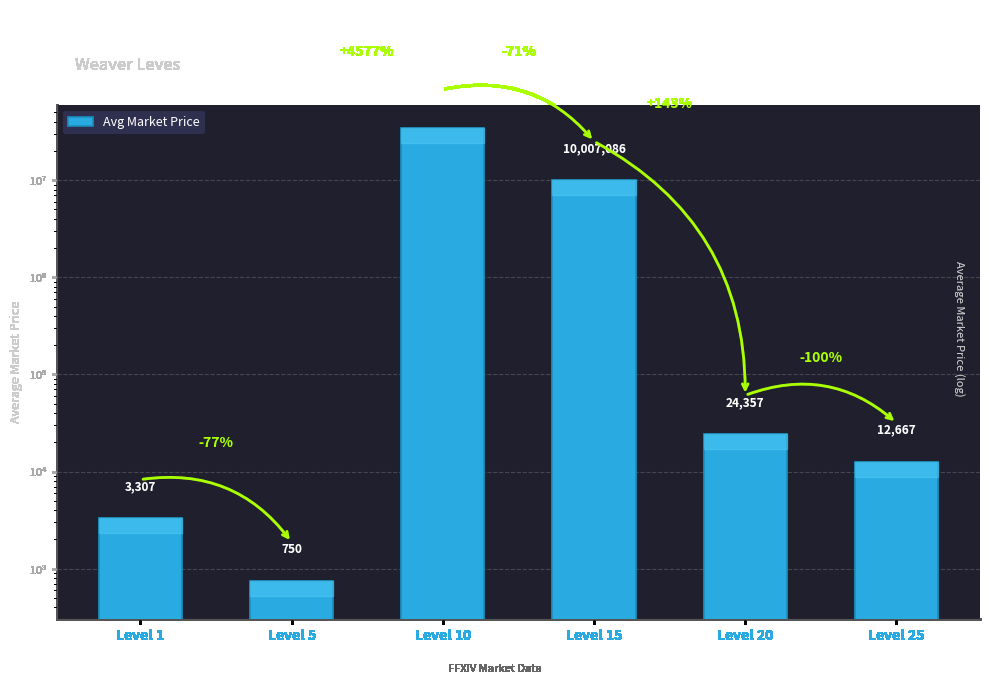

Where does the data first go above 24356?

Level 10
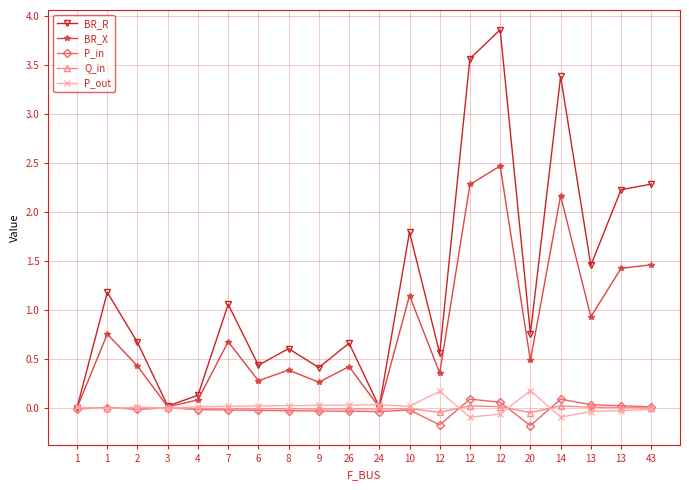

What are all the series names shown in the legend?

BR_R, BR_X, P_in, Q_in, P_out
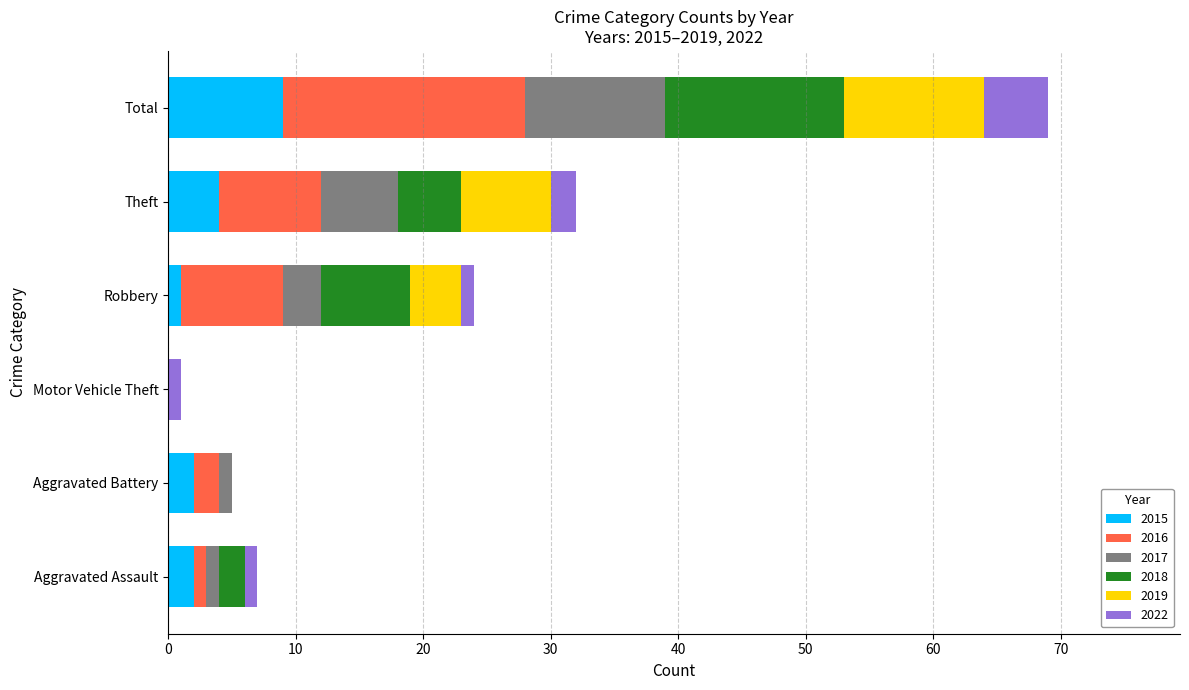

What is the highest value of the 2015 series?

9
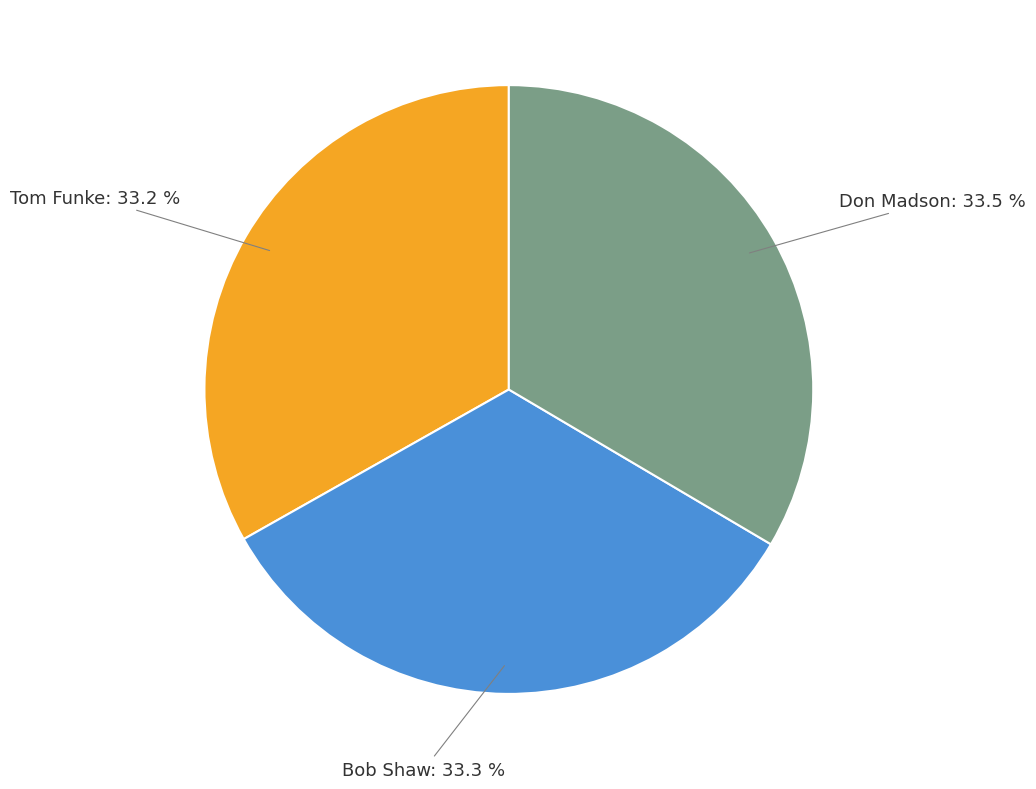

Is there a majority slice in this chart?

No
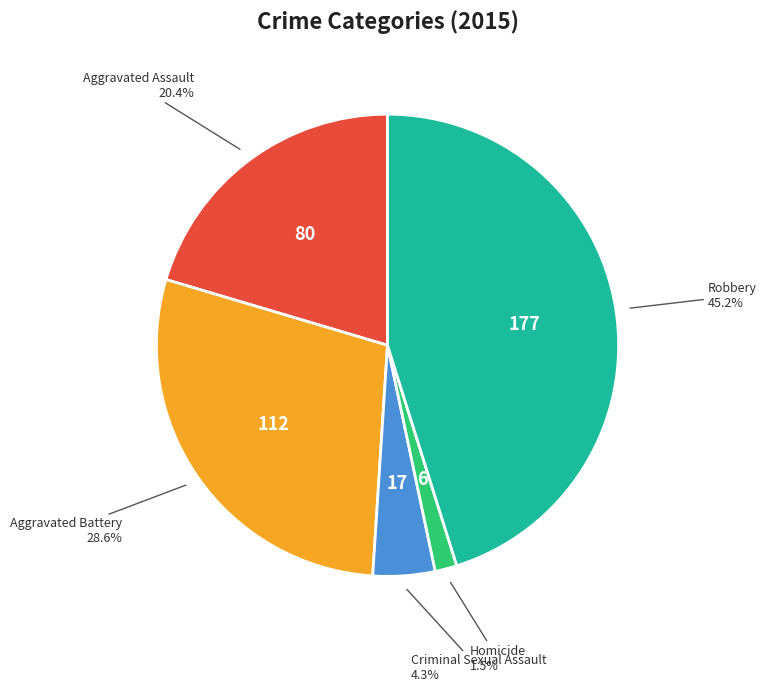

Is there a majority slice in this chart?

No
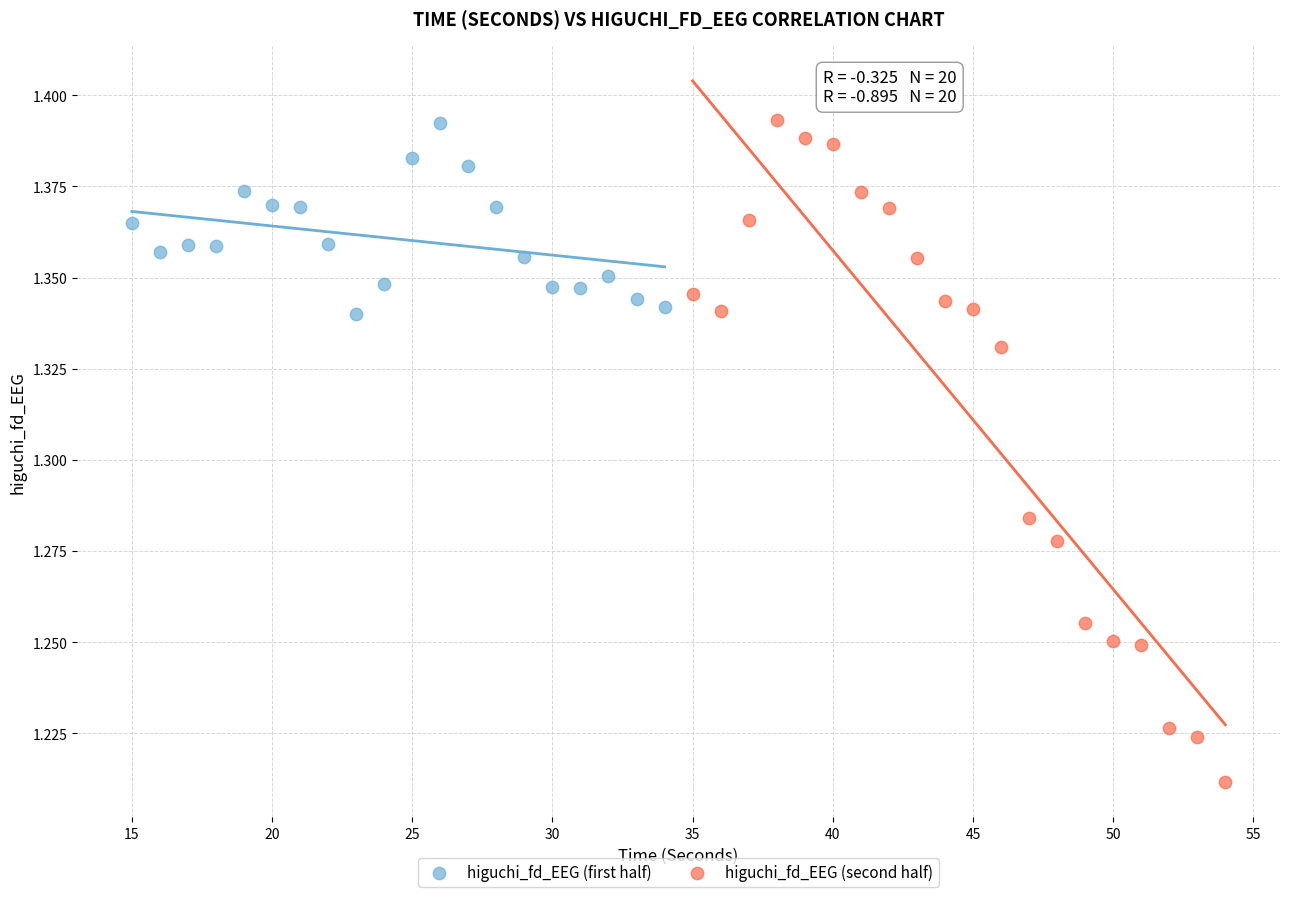

Which series contains the lowest Y value?

higuchi_fd_EEG (second half)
----------
__PROBLEM TO SOLVE__:
Rewrite everything in the data from the line containing "BR_R, BR_X, P_in, Q_in, P_out" down to the end, with every "chart" changed to "graph" and nothing else altered. Give only those lines, without the pictures.

__YOUR RESPONSE__:
BR_R, BR_X, P_in, Q_in, P_out

What is the highest value of the 2015 series?

9

Is there a majority slice in this graph?

No

Is there a majority slice in this graph?

No

Which series contains the lowest Y value?

higuchi_fd_EEG (second half)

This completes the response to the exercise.